::: Data for analysis :::

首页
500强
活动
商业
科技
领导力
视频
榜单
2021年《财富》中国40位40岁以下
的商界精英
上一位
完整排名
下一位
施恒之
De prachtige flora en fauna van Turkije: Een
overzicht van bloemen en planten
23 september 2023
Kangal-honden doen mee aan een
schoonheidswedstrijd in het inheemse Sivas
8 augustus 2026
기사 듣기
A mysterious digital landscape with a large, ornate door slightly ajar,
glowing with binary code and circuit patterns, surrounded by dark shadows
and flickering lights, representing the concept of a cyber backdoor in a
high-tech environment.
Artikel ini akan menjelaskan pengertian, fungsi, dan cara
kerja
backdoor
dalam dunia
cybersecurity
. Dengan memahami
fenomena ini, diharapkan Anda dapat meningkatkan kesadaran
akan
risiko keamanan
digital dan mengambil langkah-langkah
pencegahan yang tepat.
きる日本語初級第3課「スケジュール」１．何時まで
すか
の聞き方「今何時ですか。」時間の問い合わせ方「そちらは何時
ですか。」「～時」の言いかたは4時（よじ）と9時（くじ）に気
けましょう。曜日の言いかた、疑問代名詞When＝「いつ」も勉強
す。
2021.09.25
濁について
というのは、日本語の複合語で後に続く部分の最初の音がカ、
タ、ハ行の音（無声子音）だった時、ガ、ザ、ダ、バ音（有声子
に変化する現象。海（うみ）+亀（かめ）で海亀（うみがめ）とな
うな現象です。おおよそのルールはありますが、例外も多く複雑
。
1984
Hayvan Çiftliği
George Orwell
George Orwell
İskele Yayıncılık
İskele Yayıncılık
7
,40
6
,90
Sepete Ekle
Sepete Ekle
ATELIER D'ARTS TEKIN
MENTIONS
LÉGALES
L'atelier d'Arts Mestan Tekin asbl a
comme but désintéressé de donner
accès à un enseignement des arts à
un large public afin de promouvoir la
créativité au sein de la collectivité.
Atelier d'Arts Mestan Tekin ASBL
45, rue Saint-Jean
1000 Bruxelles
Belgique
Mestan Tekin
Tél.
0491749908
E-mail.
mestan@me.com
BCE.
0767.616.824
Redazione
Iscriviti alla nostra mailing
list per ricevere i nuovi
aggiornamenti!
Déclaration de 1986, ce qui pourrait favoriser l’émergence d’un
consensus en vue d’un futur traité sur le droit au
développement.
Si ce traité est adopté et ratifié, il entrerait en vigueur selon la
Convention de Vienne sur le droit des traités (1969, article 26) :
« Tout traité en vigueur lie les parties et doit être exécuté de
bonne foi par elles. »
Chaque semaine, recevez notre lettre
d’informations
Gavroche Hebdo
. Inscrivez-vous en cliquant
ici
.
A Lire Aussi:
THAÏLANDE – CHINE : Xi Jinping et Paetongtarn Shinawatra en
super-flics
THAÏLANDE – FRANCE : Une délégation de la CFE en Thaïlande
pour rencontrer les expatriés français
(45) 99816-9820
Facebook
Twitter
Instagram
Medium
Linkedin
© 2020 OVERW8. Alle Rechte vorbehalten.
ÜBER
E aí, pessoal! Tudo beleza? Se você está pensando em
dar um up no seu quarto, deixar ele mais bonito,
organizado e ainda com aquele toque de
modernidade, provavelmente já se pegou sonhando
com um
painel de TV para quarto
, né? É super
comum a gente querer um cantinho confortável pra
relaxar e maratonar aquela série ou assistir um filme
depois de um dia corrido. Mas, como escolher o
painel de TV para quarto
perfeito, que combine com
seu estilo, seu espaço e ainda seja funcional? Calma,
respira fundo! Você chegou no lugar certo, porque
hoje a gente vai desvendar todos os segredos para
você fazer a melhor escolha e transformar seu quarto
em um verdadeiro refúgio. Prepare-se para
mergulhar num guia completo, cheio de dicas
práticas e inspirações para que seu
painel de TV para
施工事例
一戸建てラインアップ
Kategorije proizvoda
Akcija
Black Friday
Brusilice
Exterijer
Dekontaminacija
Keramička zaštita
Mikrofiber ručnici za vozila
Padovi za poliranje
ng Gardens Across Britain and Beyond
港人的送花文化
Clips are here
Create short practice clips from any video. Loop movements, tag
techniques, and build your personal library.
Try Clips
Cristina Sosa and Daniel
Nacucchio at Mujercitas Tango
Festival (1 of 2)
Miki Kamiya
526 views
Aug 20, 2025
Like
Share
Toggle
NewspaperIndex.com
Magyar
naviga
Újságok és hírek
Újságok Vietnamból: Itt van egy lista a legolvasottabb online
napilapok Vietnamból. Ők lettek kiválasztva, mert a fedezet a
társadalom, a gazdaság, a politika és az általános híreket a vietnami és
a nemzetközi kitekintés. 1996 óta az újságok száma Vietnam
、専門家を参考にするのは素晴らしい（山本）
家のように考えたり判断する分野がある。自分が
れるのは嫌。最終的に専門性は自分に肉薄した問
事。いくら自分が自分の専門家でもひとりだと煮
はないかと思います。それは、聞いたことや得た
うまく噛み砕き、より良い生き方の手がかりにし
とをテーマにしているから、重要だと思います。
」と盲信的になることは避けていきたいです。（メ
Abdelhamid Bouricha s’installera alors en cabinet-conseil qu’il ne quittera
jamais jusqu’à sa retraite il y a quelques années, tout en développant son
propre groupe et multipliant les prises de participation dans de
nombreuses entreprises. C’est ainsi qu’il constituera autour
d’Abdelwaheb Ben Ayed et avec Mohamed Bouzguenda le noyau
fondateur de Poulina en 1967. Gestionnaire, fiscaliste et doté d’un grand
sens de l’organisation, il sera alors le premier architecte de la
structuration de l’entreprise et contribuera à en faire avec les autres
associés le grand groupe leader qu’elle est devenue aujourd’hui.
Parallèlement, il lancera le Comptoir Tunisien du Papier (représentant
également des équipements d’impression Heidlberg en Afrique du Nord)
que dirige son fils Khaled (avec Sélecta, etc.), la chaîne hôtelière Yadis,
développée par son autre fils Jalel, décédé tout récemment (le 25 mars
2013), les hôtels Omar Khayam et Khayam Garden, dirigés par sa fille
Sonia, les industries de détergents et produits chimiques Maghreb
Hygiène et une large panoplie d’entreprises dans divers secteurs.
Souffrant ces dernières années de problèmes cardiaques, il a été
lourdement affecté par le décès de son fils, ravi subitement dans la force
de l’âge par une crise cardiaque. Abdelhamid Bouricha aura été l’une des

:::

Work request: Retype each record in full, please.

Output for this exercise:
首页
500强
活动
商业
科技
领导力
视频
榜单
2021年《财富》中国40位40岁以下
的商界精英
上一位
完整排名
下一位
施恒之
De prachtige flora en fauna van Turkije: Een
overzicht van bloemen en planten
23 september 2023
Kangal-honden doen mee aan een
schoonheidswedstrijd in het inheemse Sivas
8 augustus 2026
기사 듣기
A mysterious digital landscape with a large, ornate door slightly ajar,
glowing with binary code and circuit patterns, surrounded by dark shadows
and flickering lights, representing the concept of a cyber backdoor in a
high-tech environment.
Artikel ini akan menjelaskan pengertian, fungsi, dan cara
kerja
backdoor
dalam dunia
cybersecurity
. Dengan memahami
fenomena ini, diharapkan Anda dapat meningkatkan kesadaran
akan
risiko keamanan
digital dan mengambil langkah-langkah
pencegahan yang tepat.
きる日本語初級第3課「スケジュール」１．何時まで
すか
の聞き方「今何時ですか。」時間の問い合わせ方「そちらは何時
ですか。」「～時」の言いかたは4時（よじ）と9時（くじ）に気
けましょう。曜日の言いかた、疑問代名詞When＝「いつ」も勉強
す。
2021.09.25
濁について
というのは、日本語の複合語で後に続く部分の最初の音がカ、
タ、ハ行の音（無声子音）だった時、ガ、ザ、ダ、バ音（有声子
に変化する現象。海（うみ）+亀（かめ）で海亀（うみがめ）とな
うな現象です。おおよそのルールはありますが、例外も多く複雑
。
1984
Hayvan Çiftliği
George Orwell
George Orwell
İskele Yayıncılık
İskele Yayıncılık
7
,40
6
,90
Sepete Ekle
Sepete Ekle
ATELIER D'ARTS TEKIN
MENTIONS
LÉGALES
L'atelier d'Arts Mestan Tekin asbl a
comme but désintéressé de donner
accès à un enseignement des arts à
un large public afin de promouvoir la
créativité au sein de la collectivité.
Atelier d'Arts Mestan Tekin ASBL
45, rue Saint-Jean
1000 Bruxelles
Belgique
Mestan Tekin
Tél.
0491749908
E-mail.
mestan@me.com
BCE.
0767.616.824
Redazione
Iscriviti alla nostra mailing
list per ricevere i nuovi
aggiornamenti!
Déclaration de 1986, ce qui pourrait favoriser l’émergence d’un
consensus en vue d’un futur traité sur le droit au
développement.
Si ce traité est adopté et ratifié, il entrerait en vigueur selon la
Convention de Vienne sur le droit des traités (1969, article 26) :
« Tout traité en vigueur lie les parties et doit être exécuté de
bonne foi par elles. »
Chaque semaine, recevez notre lettre
d’informations
Gavroche Hebdo
. Inscrivez-vous en cliquant
ici
.
A Lire Aussi:
THAÏLANDE – CHINE : Xi Jinping et Paetongtarn Shinawatra en
super-flics
THAÏLANDE – FRANCE : Une délégation de la CFE en Thaïlande
pour rencontrer les expatriés français
(45) 99816-9820
Facebook
Twitter
Instagram
Medium
Linkedin
© 2020 OVERW8. Alle Rechte vorbehalten.
ÜBER
E aí, pessoal! Tudo beleza? Se você está pensando em
dar um up no seu quarto, deixar ele mais bonito,
organizado e ainda com aquele toque de
modernidade, provavelmente já se pegou sonhando
com um
painel de TV para quarto
, né? É super
comum a gente querer um cantinho confortável pra
relaxar e maratonar aquela série ou assistir um filme
depois de um dia corrido. Mas, como escolher o
painel de TV para quarto
perfeito, que combine com
seu estilo, seu espaço e ainda seja funcional? Calma,
respira fundo! Você chegou no lugar certo, porque
hoje a gente vai desvendar todos os segredos para
você fazer a melhor escolha e transformar seu quarto
em um verdadeiro refúgio. Prepare-se para
mergulhar num guia completo, cheio de dicas
práticas e inspirações para que seu
painel de TV para
施工事例
一戸建てラインアップ
Kategorije proizvoda
Akcija
Black Friday
Brusilice
Exterijer
Dekontaminacija
Keramička zaštita
Mikrofiber ručnici za vozila
Padovi za poliranje
ng Gardens Across Britain and Beyond
港人的送花文化
Clips are here
Create short practice clips from any video. Loop movements, tag
techniques, and build your personal library.
Try Clips
Cristina Sosa and Daniel
Nacucchio at Mujercitas Tango
Festival (1 of 2)
Miki Kamiya
526 views
Aug 20, 2025
Like
Share
Toggle
NewspaperIndex.com
Magyar
naviga
Újságok és hírek
Újságok Vietnamból: Itt van egy lista a legolvasottabb online
napilapok Vietnamból. Ők lettek kiválasztva, mert a fedezet a
társadalom, a gazdaság, a politika és az általános híreket a vietnami és
a nemzetközi kitekintés. 1996 óta az újságok száma Vietnam
、専門家を参考にするのは素晴らしい（山本）
家のように考えたり判断する分野がある。自分が
れるのは嫌。最終的に専門性は自分に肉薄した問
事。いくら自分が自分の専門家でもひとりだと煮
はないかと思います。それは、聞いたことや得た
うまく噛み砕き、より良い生き方の手がかりにし
とをテーマにしているから、重要だと思います。
」と盲信的になることは避けていきたいです。（メ
Abdelhamid Bouricha s’installera alors en cabinet-conseil qu’il ne quittera
jamais jusqu’à sa retraite il y a quelques années, tout en développant son
propre groupe et multipliant les prises de participation dans de
nombreuses entreprises. C’est ainsi qu’il constituera autour
d’Abdelwaheb Ben Ayed et avec Mohamed Bouzguenda le noyau
fondateur de Poulina en 1967. Gestionnaire, fiscaliste et doté d’un grand
sens de l’organisation, il sera alors le premier architecte de la
structuration de l’entreprise et contribuera à en faire avec les autres
associés le grand groupe leader qu’elle est devenue aujourd’hui.
Parallèlement, il lancera le Comptoir Tunisien du Papier (représentant
également des équipements d’impression Heidlberg en Afrique du Nord)
que dirige son fils Khaled (avec Sélecta, etc.), la chaîne hôtelière Yadis,
développée par son autre fils Jalel, décédé tout récemment (le 25 mars
2013), les hôtels Omar Khayam et Khayam Garden, dirigés par sa fille
Sonia, les industries de détergents et produits chimiques Maghreb
Hygiène et une large panoplie d’entreprises dans divers secteurs.
Souffrant ces dernières années de problèmes cardiaques, il a été
lourdement affecté par le décès de son fils, ravi subitement dans la force
de l’âge par une crise cardiaque. Abdelhamid Bouricha aura été l’une des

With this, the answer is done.